The scones were mini scones, so they were very small, a touch smaller than I would have liked although we each had two. They were speckled with the odd sultana and decorated with a light dusting of flour like all good traditional baking. We each received a small individual jar of strawberry jam and a mini white ramekin filled with clotted cream to accompany our scones. There was plenty of cream but the jam had to go on a bit thin, so it’s a good thing the baked goods weren’t normal sizes. Crumbly and buttery, the scones were tasty, although in my opinion needed more sultanas or raisins – one of my scones literally only had one sultana hidden within. The jam was smooth and seedy, whilst the clotted cream was Cornish, and therefore suitable for lashing on with joyful enthusiasm, as it was thick, silky and perfectly peaked once placed over the tentative red jam layer. Despite being on the small side, they were lovely and I really enjoyed the tasty little scones.

Patisserie wonders

Patisserie wonders

Also on this layer was the unusual fruit cake – not something you usually see on an afternoon tea, Rammed with dense and dark moist fruit (perchance this was where the scone sultanas found themselves?) the cake was earthy and sublime, featuring large studs of cherries and topped with crunchy flaked almonds.
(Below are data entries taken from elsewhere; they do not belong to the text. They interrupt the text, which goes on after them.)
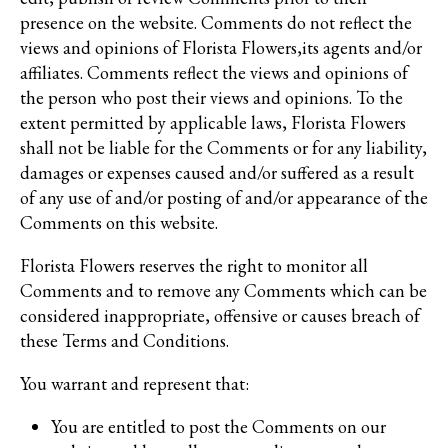
presence on the website. Comments do not reflect the
views and opinions of Florista Flowers,its agents and/or
affiliates. Comments reflect the views and opinions of
the person who post their views and opinions. To the
extent permitted by applicable laws, Florista Flowers
shall not be liable for the Comments or for any liability,
damages or expenses caused and/or suffered as a result
of any use of and/or posting of and/or appearance of the
Comments on this website.
Florista Flowers reserves the right to monitor all
Comments and to remove any Comments which can be
considered inappropriate, offensive or causes breach of
these Terms and Conditions.
You warrant and represent that:
You are entitled to post the Comments on our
Spiced and succulent, it was a beautiful bit of cake, and the full on intensity of the fruit was a nice juxtaposition to the gooey cream from the scones and the lighter strawberry tones from the jam.

Smart and sophisticated

Smart and sophisticated

After clearing the fruit cake, we gazed at the final tier of our tea with reverence – our hand selected cakes were now due for devouring. I lowered the mount blanc slice on to my plate, peeling back the protective clear plastic layer carefully. An abundance of white chocolate swirls and curls coated the top of the slice, which had a vanilla cakey bottom, supporting a light and fluffy blackberry flavoured mousse that was a wonderfully ruddy lilac / purple / pink shade, a splattering of the seeded blackberry compote smothered in the centre. It was pure heaven and there is no other way to describe it. The punchy berries worked wonders with the understated creamy and light white chocolate, the flavours further married by the absorbent cake at the bottom and middle. Absolutely delicious.

Decorative features

Decorative features

Mike’s fruit tart was also a hidden treat. Beneath the sweet jellied covered fruit, featuring strawberries, kiwi, orange and grapes was an unapologetic mountain of bubbly custard mousse. Flecked with tell-tale vanilla pods, the custard was voluminous and sweet, being incredibly light to eat. The short crust pastry was pretty standard, hitting the spot nicely and not falling apart at the seams. Jess’s macaroon also impressed, filled to the brim with a similar custard mousse that housed the additional raspberries as well as squirts of decorative cream. The bold pink top and bottom were wonderfully chewy with an outer crunch, with an almost meringue like consistency and flavour. Very moreish with gorgeous presentation – and let’s face it, presentation is half the battle with afternoon tea.

Pure class

Pure class

Sneaking in a couple of glasses of Prosecco to pair with our treats, we promptly polished off every available scrap of food. Seeing other tables with cake left untouched as they departed left our jaws hitting the table in amazement, and I confess I even contemplated trying to steal the disregarded cake it was all that delicious. Waste not want not in my view after all. On the whole though, Richoux was a massive success. Its afternoon tea is not only a decent price, but it is quirky too. The addition of fruit cake is something I have never seen before, yet really enjoyed, and the novelty of choosing your own patisserie cake for your top deck is brilliant, although would be ten times easier if you could actually make cake based decisions…needless to say, I think we frustrated the waitress. The quality of both the sweet and savoury foods was spot on, and I couldn’t have been happier with our opulent lunch.